Mazda's best-selling models from its current lineup include the CX-5, the Mazda 3, the Mazda CX-3, and the Mazda 2. The CX-5 is crossover that scores high in practicality and safety features. Mazda offers this vehicle in three engine options: a 2.2-liter in-line four-cylinder DOHC diesel engine, and a 2.0-liter and 2.5-liter petrol version of the same. All variants are mated to a six-speed automatic transmission. The diesel powertrain generates up to 173 horsepower at 4,500 revolutions per minute (rpm) and a peak torque of 420 Nm at 2,000 rpm. The bigger petrol engine has a maximum output of 187 horsepower at 6,000 rpm and 251 Nm of torque at 4,000 rpm.
The Mazda 3 comes in sedan and hatchback form. Both variants are available in either a 1.5-liter or 2.0-liter In-line four-cylinder DOHC, 16 valve petrol engine, both mated to a six-speed automatic transmission equipped with Sport Mode. The bigger engine can unleash up to 151 horsepower at 6,000 rpm and a peak torque of 200 Nm at 4,000 rpm.
The CX-3 is a small SUV that boasts of aerodynamic and sporty styling. It is powered by a 2.0-liter petrol engine that is mated to a six-speed automatic transmission with Sport Mode. It can produce a maximum power of 146 horsepower at 6,000 rpm and 192 of torque at 2,800 rpm. Mazda offers this model in all-wheel drive and front-wheel drive options.
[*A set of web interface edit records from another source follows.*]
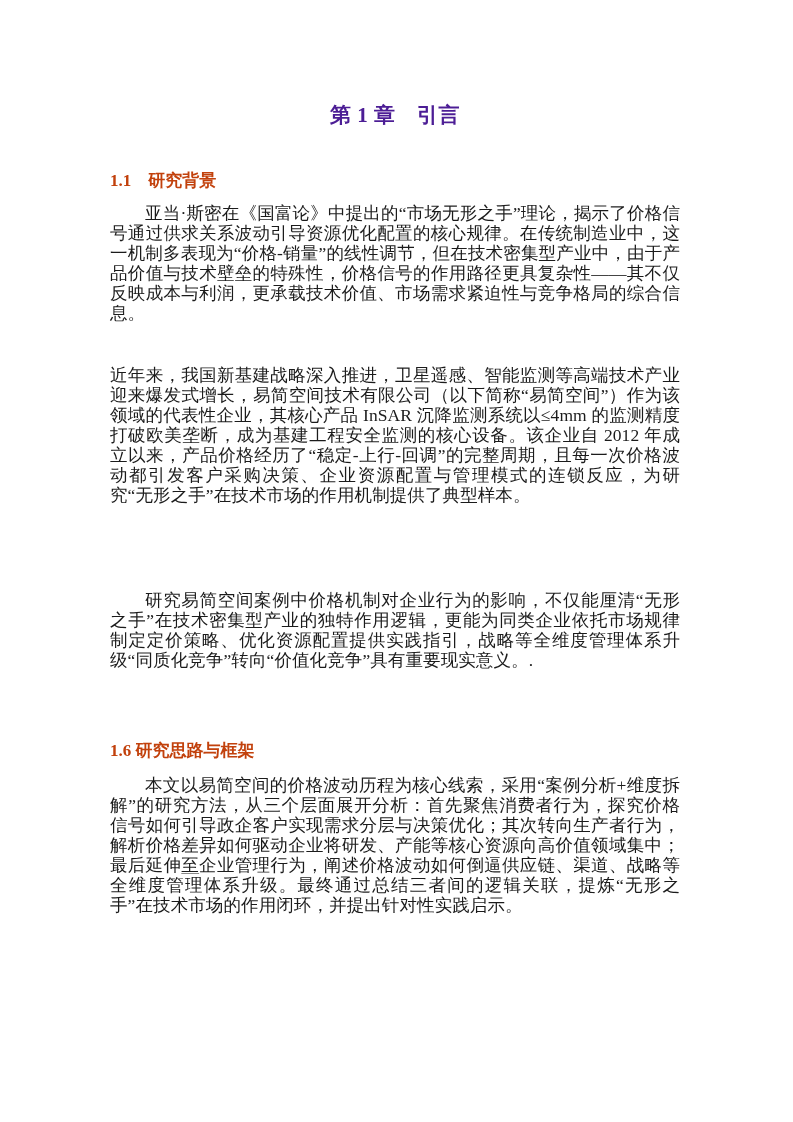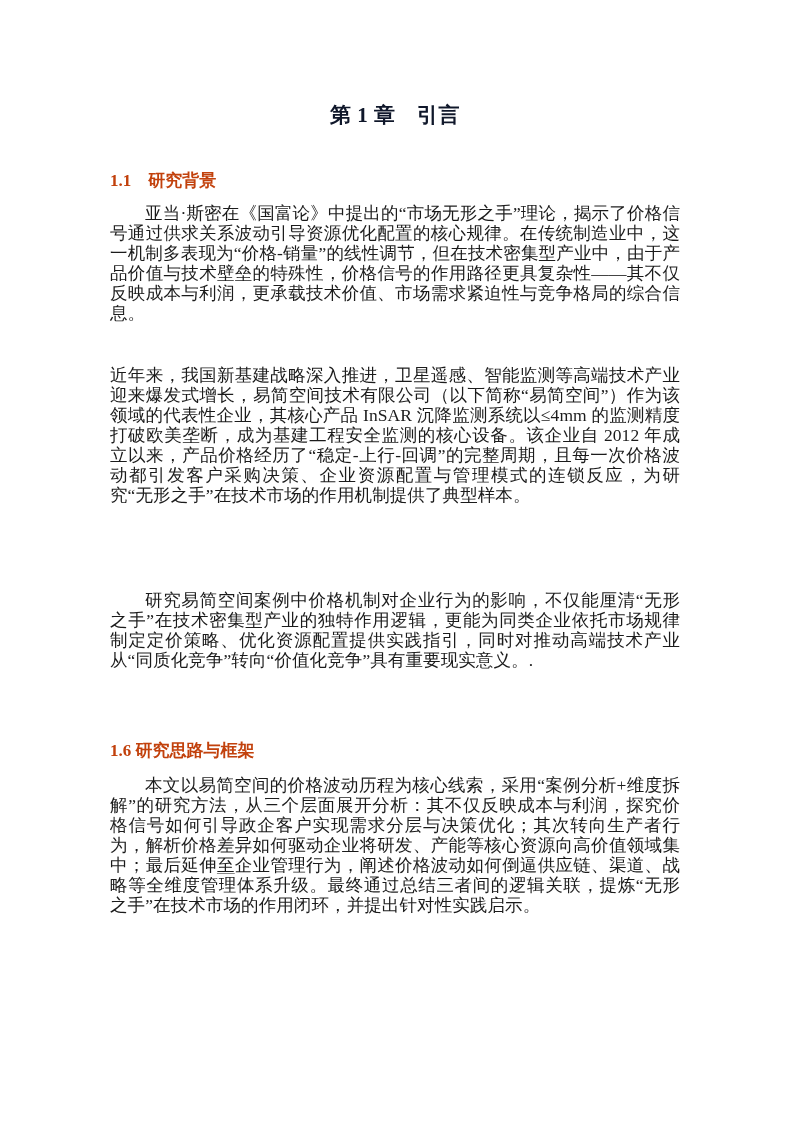--- a/index.html
+++ b/index.html
@@ -47,7 +47,7 @@
     font-weight: bold;
     letter-spacing: 0.5px;
     line-height: 30px;
-    color: #0f172a;
+    color: #4c1d95;
     white-space: pre;
   }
Like the Mazda 3, the Mazda 2 is available in sedan and hatchback body styles and four trims. Under the hood is a 1.5-liter petrol engine paired to an automatic transmission, with a manual option for one of the sedan trims. Maximum output is pegged at 106 horsepower at 6,000 rpm and 139 Nm at 4,000 rpm.
Mazda has built a global network of headquarters, production facilities, research and development centers, and dealerships in several countries to reach more 130 countries. Mazda's main base is Japan, where its global headquarters and Mazda R&D Center are located. It has two overseas headquarters -- Mazda North American Operations in California and Mazda Motor Europe in Leverkusen, Germany.
The organization operates five major production plants, namely the Hiroshima Plant in Aki-gun, Hiroshima, Japan; the Hofu Plant in Yamaguchi, Japan; the Changan Mazda Automobile in Nanjing, China; the AutoAlliance in Rayong, Thailand, and the Mazda de Mexico Vehicle Operation in Guanajuato, Mexico.